The Clean Slate law enables individuals convicted of marijuana-related offenses, such as possession, use, or possession of paraphernalia, to seek expungement without a waiting period. This means that individuals with convictions related to conduct that would no longer be considered illegal after December 6, 2018, can now request the court to set aside their convictions. The absence of a waiting period and the absence of a limit on the number of expungements for marijuana convictions distinguish this rule from others.
When seeking an expungement for a marijuana conviction, the burden is on the prosecution to contest the request. Unlike objections for other convictions, the prosecution cannot cite the presence of additional convictions on the record but may argue that the conduct leading to the conviction remains illegal. For instance, if the initial charge was possession with intent to distribute but was later pleaded down to simple possession, the prosecution might contest the expungement on the grounds that the conduct was still illegal.
If the prosecution raises objections, a court hearing will be conducted to determine the validity of the expungement. Importantly, the new law establishes a rebuttable presumption that the conduct leading to marijuana-related offenses is no longer illegal. Therefore, the onus is on the prosecution to demonstrate why the individual does not qualify for expungement or why setting aside the conviction would be inappropriate. In cases where the prosecution does not file an answer, the court is obligated to grant the expungement request.

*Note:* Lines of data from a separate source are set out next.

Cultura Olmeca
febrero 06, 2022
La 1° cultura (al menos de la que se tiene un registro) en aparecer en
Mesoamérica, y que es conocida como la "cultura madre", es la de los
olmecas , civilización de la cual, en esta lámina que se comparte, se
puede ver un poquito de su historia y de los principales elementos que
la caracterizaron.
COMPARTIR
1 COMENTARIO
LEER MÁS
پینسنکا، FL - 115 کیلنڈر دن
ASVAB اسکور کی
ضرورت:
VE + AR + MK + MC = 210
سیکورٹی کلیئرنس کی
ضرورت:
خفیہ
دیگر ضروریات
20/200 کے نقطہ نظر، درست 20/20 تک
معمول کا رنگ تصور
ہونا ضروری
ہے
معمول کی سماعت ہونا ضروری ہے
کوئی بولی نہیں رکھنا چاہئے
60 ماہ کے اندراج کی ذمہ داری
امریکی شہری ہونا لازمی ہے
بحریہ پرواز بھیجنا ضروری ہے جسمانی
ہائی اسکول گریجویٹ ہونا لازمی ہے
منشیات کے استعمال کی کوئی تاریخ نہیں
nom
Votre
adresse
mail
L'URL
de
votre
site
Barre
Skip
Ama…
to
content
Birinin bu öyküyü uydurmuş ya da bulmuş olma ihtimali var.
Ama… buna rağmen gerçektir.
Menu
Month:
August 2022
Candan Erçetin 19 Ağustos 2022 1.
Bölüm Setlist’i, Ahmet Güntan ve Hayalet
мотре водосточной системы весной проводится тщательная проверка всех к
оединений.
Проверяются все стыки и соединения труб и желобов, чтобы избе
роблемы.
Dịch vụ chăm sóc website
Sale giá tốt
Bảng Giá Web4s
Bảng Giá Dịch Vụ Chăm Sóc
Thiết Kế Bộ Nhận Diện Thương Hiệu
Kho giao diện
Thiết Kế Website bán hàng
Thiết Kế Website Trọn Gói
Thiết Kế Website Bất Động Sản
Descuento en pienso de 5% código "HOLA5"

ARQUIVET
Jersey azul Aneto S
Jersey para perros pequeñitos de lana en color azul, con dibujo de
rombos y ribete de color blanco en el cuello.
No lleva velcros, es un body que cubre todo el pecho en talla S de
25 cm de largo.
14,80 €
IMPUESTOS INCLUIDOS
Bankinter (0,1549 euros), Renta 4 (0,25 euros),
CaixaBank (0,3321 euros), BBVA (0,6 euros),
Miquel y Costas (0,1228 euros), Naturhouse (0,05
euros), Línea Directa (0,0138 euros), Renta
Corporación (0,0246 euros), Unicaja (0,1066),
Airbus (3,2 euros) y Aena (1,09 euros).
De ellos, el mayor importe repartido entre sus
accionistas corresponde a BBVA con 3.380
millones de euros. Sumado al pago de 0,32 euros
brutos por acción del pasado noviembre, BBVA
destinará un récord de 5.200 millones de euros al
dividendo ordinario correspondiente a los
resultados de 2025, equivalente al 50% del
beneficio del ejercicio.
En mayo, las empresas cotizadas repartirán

It’s crucial to note that individuals seeking expungement for marijuana convictions must file their requests with the convicting court. This implies that if multiple marijuana convictions exist across different counties, separate applications must be submitted to each respective county. Michigan’s Clean Slate law represents a significant step forward in recognizing the evolving legal landscape surrounding marijuana and providing individuals with a pathway to a clean record.